Qwen2 V L 7 B Instruct G G U F
bartowskiIntroduction
The Qwen2-VL-7B-Instruct-GGUF is a multimodal image-text-to-text model, quantized using the llama.cpp framework. It operates in English and is available under the Apache 2.0 license.
Architecture
The model is derived from the original Qwen/Qwen2-VL-7B-Instruct and utilizes various quantization techniques to optimize performance across different hardware configurations. These include standard quantization for embeddings and outputs in Q8_0, enhancing compatibility with ARM and AVX CPUs.
Training
Quantization was performed using the llama.cpp framework, specifically the b4327 release.

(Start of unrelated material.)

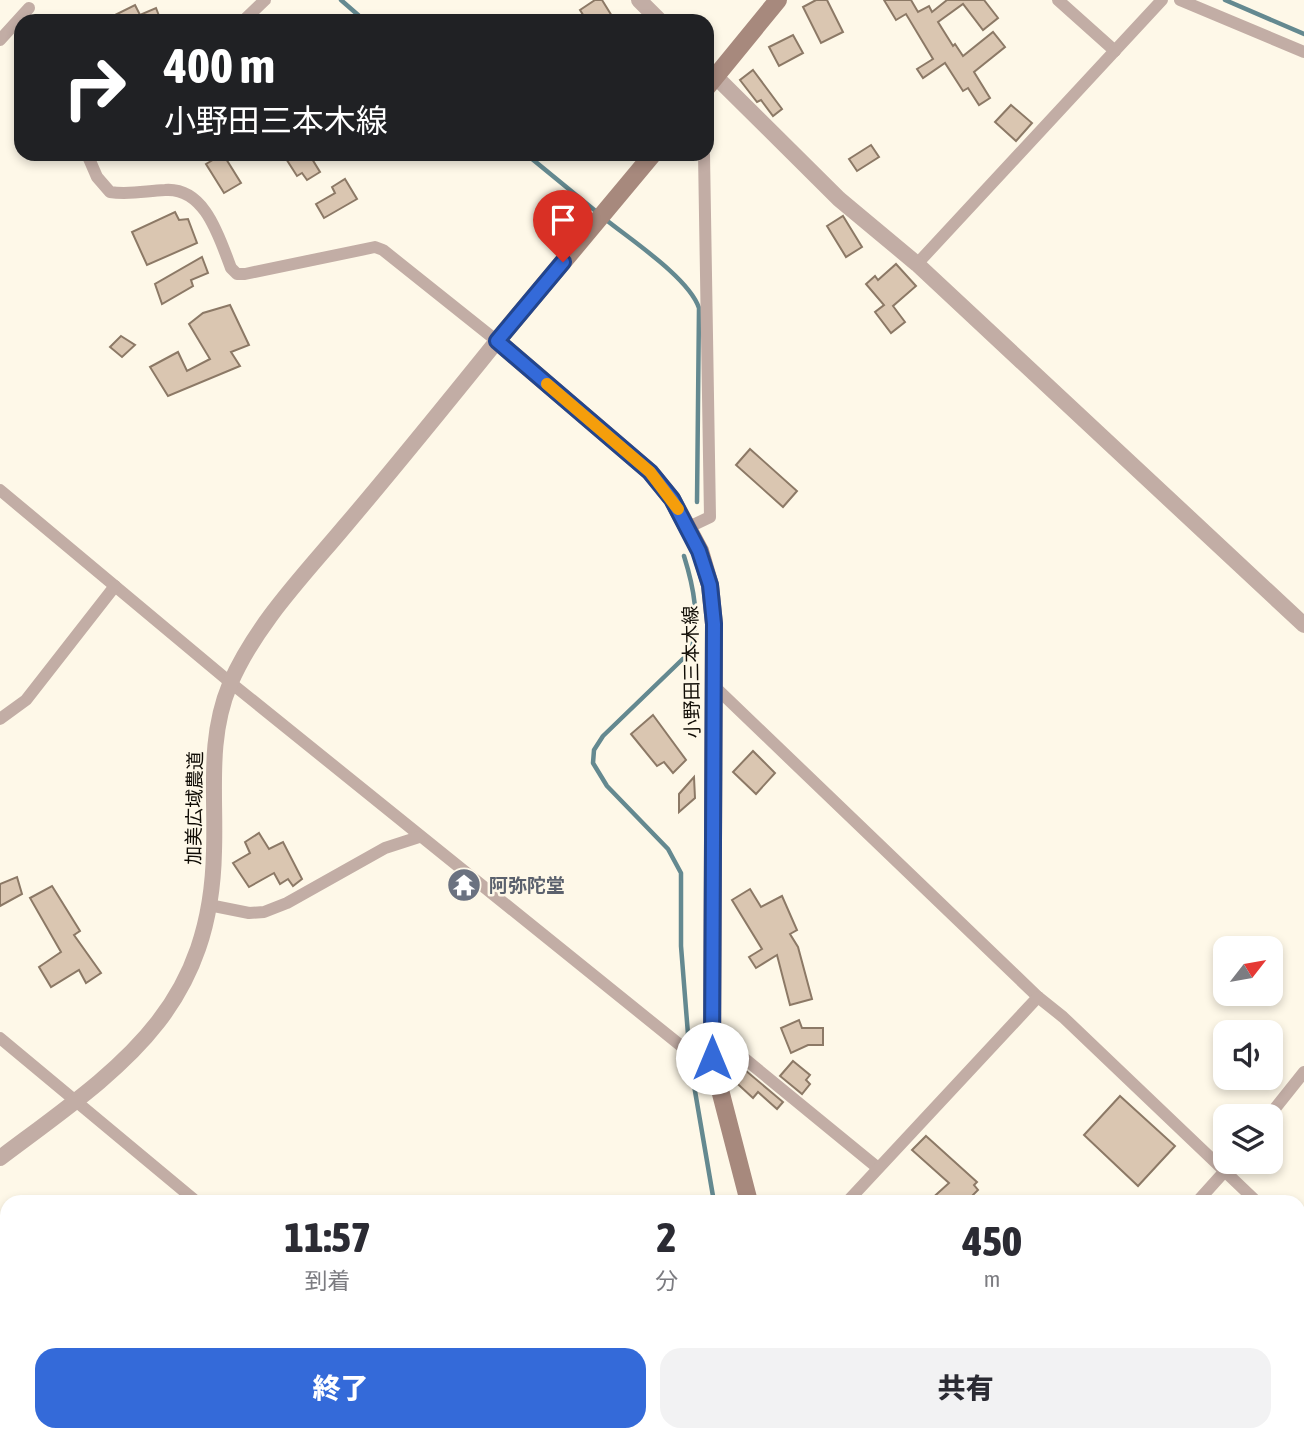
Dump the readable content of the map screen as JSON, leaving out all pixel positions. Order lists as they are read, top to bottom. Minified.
{"streets":{"main road":["小野田三本木線"],"street":["加美広域農道"]},"crossings":[["小野田三本木線","加美広域農道"]],"places":{"temple":["阿弥陀堂"]},"north":"top right","page":{"turn":["400 m","小野田三本木線"],"eta":["11:57","到着","2","分","450","m"],"buttons":["終了","共有"]}}
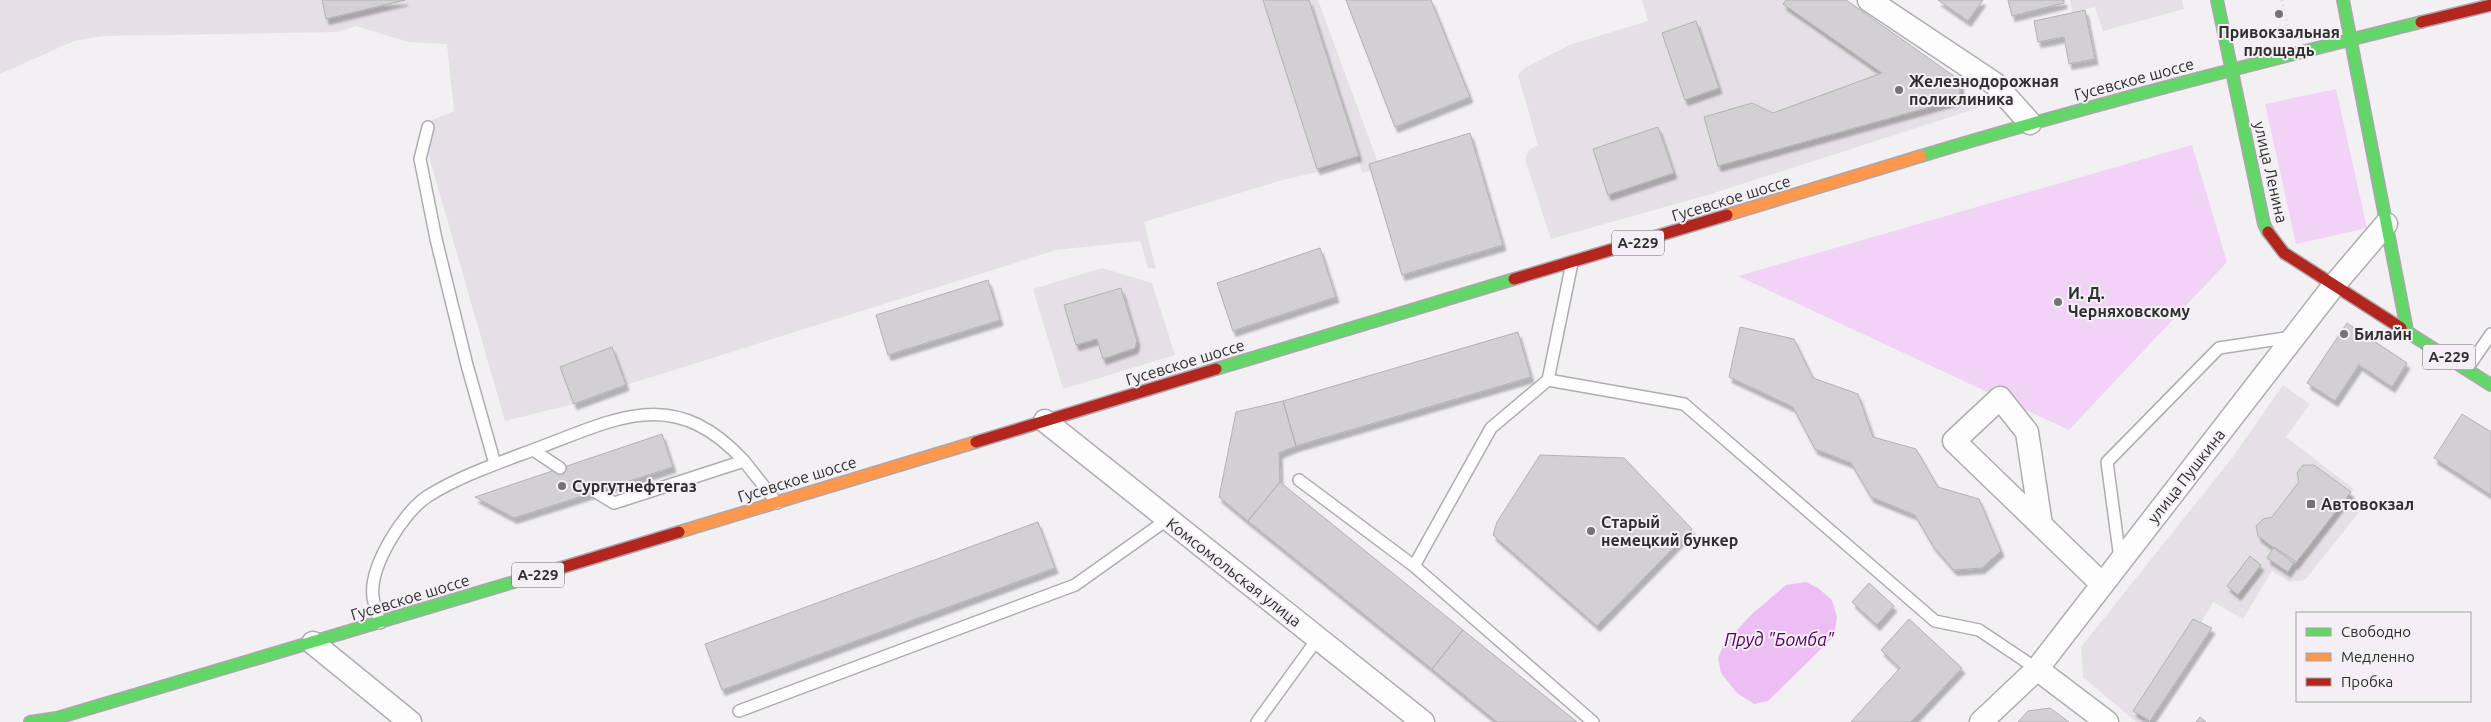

The model was trained with the imatrix option on a specialized dataset to achieve efficient performance.
Guide: Running Locally
-
Setup: Ensure you have built the llama.cpp locally.
-
Command: Execute the following command to run the model:
./llama-qwen2vl-cli -m /models/Qwen2-VL-7B-Instruct-Q4_0.gguf --mmproj /models/mmproj-Qwen2-VL-7B-Instruct-f32.gguf -p 'Describe this image.' --image '/models/test_image.jpg'
-
Download Files: Use the
huggingface-cli
to download specific model files. For example:pip install -U "huggingface_hub[cli]" huggingface-cli download bartowski/Qwen2-VL-7B-Instruct-GGUF --include "Qwen2-VL-7B-Instruct-Q4_K_M.gguf" --local-dir ./
-
Hardware Suggestions: To optimize performance, consider using cloud GPUs that support cuBLAS (Nvidia) or rocBLAS (AMD).
License
The model and associated files are released under the Apache 2.0 license, permitting use, modification, and distribution under the specified terms.